▶ [GIVEN EXERCISE 1]: Please output the rows describing the pressed plant sheet line for line, without changing them, and leave the pictures out.

Thus the use of an interface signifies an entry into a trance; that the use of the interface will alter the consciousness of the subject.
An interesting development is occurring within the modern car, in which media technologies are increasingly featuring in the dashboards, sun-visors, and head-rests of the interior space. What is even more so intriguing and complex, is that video game consoles, including Microsoft Xboxs and Sony Playstation 2s are being modified by car enthusiasts into their cars. These media within vehicles create a multitude of different spatio-temporalities, creating for the kinematic subject a confusion of spatio-temporality prioritisation of focus.
To sum up this section, the relationship between vehicular experiences of speed and the experience of media is that they share a common interface: the vehicle. Engulfment takes priority over narrative for its illusion of mastery. Additionally, the very concepts of a vehicle point to the idea that vehicular structures alter a person's consciousness. Is there more to this than meets the eye?

▶ [EXTRACTED MATERIAL]:
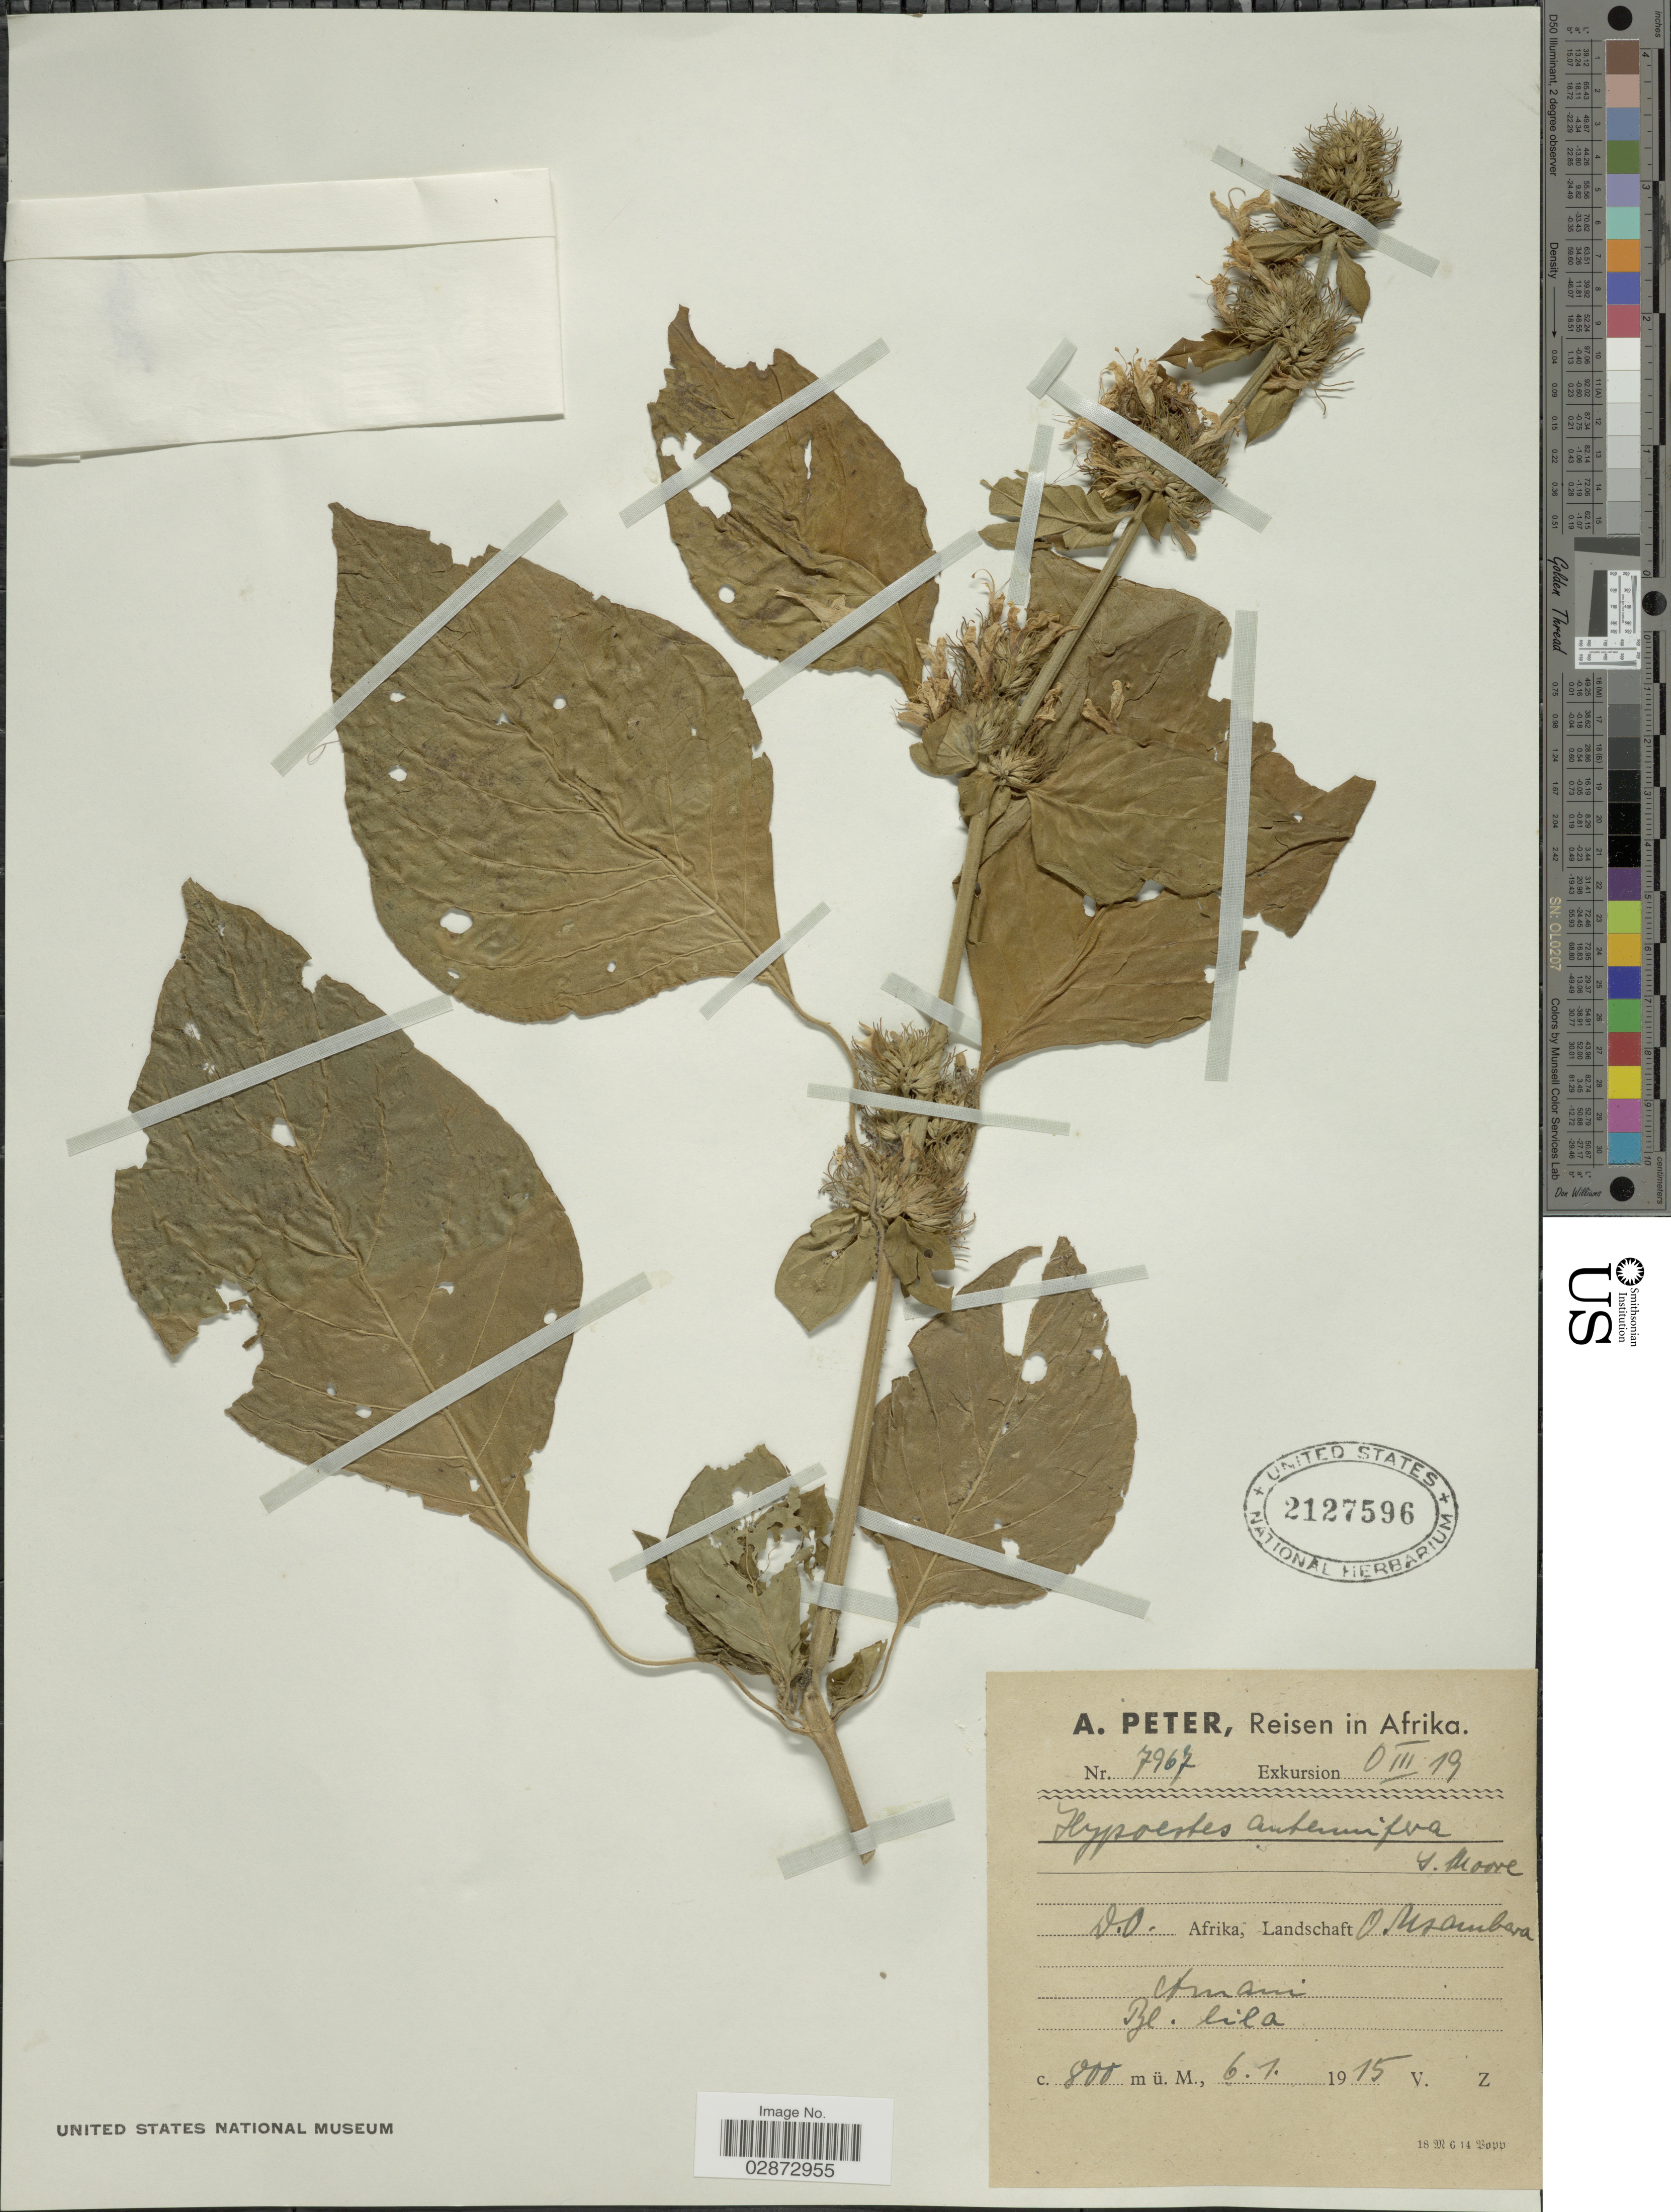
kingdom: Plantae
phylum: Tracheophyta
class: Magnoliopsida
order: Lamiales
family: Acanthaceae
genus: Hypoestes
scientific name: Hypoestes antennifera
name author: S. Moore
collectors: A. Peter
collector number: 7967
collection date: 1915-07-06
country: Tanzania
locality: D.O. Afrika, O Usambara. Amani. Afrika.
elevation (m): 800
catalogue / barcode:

▶ [GIVEN EXERCISE 2]: According to the passage on vehicles and media, which video game consoles are car enthusiasts modifying into their cars?

▶ [COMPLETE RESPONSE 1]:
kingdom: Plantae
phylum: Tracheophyta
class: Magnoliopsida
order: Lamiales
family: Acanthaceae
genus: Hypoestes
scientific name: Hypoestes antennifera
name author: S. Moore
collectors: A. Peter
collector number: 7967
collection date: 1915-07-06
country: Tanzania
locality: D.O. Afrika, O Usambara. Amani. Afrika.
elevation (m): 800
catalogue / barcode:

▶ [COMPLETE RESPONSE 2]: Microsoft Xboxs and Sony Playstation 2s.